- JOB ITEM
Rewrite these lines with every "CITY" changed to "TOWN", leaving everything else as it is.

__________

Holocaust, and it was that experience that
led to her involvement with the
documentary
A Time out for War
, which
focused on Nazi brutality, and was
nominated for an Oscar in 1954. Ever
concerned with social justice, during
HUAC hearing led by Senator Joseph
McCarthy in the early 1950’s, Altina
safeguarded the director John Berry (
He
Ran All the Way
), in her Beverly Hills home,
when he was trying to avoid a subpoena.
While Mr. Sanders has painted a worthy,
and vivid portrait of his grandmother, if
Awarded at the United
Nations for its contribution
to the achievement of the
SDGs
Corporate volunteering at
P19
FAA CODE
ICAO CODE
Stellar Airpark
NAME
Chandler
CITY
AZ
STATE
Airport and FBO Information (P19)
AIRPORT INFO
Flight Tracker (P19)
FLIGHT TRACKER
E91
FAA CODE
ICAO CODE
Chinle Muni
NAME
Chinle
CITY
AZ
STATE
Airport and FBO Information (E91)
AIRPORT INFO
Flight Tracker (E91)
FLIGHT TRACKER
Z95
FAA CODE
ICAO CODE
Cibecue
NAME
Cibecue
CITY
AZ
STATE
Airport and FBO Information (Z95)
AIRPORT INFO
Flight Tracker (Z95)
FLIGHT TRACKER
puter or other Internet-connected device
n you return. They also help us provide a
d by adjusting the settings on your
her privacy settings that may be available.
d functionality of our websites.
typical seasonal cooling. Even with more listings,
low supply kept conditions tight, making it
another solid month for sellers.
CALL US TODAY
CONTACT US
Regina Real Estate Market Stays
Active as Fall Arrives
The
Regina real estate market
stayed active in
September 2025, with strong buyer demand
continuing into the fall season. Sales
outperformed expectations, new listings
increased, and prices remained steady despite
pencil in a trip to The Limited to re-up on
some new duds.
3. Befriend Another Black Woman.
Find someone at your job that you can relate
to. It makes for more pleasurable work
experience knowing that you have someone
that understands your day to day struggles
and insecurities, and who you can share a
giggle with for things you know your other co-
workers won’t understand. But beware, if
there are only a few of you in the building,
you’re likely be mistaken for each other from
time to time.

__________

- RESPONSE BELOW
Holocaust, and it was that experience that
led to her involvement with the
documentary
A Time out for War
, which
focused on Nazi brutality, and was
nominated for an Oscar in 1954. Ever
concerned with social justice, during
HUAC hearing led by Senator Joseph
McCarthy in the early 1950’s, Altina
safeguarded the director John Berry (
He
Ran All the Way
), in her Beverly Hills home,
when he was trying to avoid a subpoena.
While Mr. Sanders has painted a worthy,
and vivid portrait of his grandmother, if
Awarded at the United
Nations for its contribution
to the achievement of the
SDGs
Corporate volunteering at
P19
FAA CODE
ICAO CODE
Stellar Airpark
NAME
Chandler
TOWN
AZ
STATE
Airport and FBO Information (P19)
AIRPORT INFO
Flight Tracker (P19)
FLIGHT TRACKER
E91
FAA CODE
ICAO CODE
Chinle Muni
NAME
Chinle
TOWN
AZ
STATE
Airport and FBO Information (E91)
AIRPORT INFO
Flight Tracker (E91)
FLIGHT TRACKER
Z95
FAA CODE
ICAO CODE
Cibecue
NAME
Cibecue
TOWN
AZ
STATE
Airport and FBO Information (Z95)
AIRPORT INFO
Flight Tracker (Z95)
FLIGHT TRACKER
puter or other Internet-connected device
n you return. They also help us provide a
d by adjusting the settings on your
her privacy settings that may be available.
d functionality of our websites.
typical seasonal cooling. Even with more listings,
low supply kept conditions tight, making it
another solid month for sellers.
CALL US TODAY
CONTACT US
Regina Real Estate Market Stays
Active as Fall Arrives
The
Regina real estate market
stayed active in
September 2025, with strong buyer demand
continuing into the fall season. Sales
outperformed expectations, new listings
increased, and prices remained steady despite
pencil in a trip to The Limited to re-up on
some new duds.
3. Befriend Another Black Woman.
Find someone at your job that you can relate
to. It makes for more pleasurable work
experience knowing that you have someone
that understands your day to day struggles
and insecurities, and who you can share a
giggle with for things you know your other co-
workers won’t understand. But beware, if
there are only a few of you in the building,
you’re likely be mistaken for each other from
time to time.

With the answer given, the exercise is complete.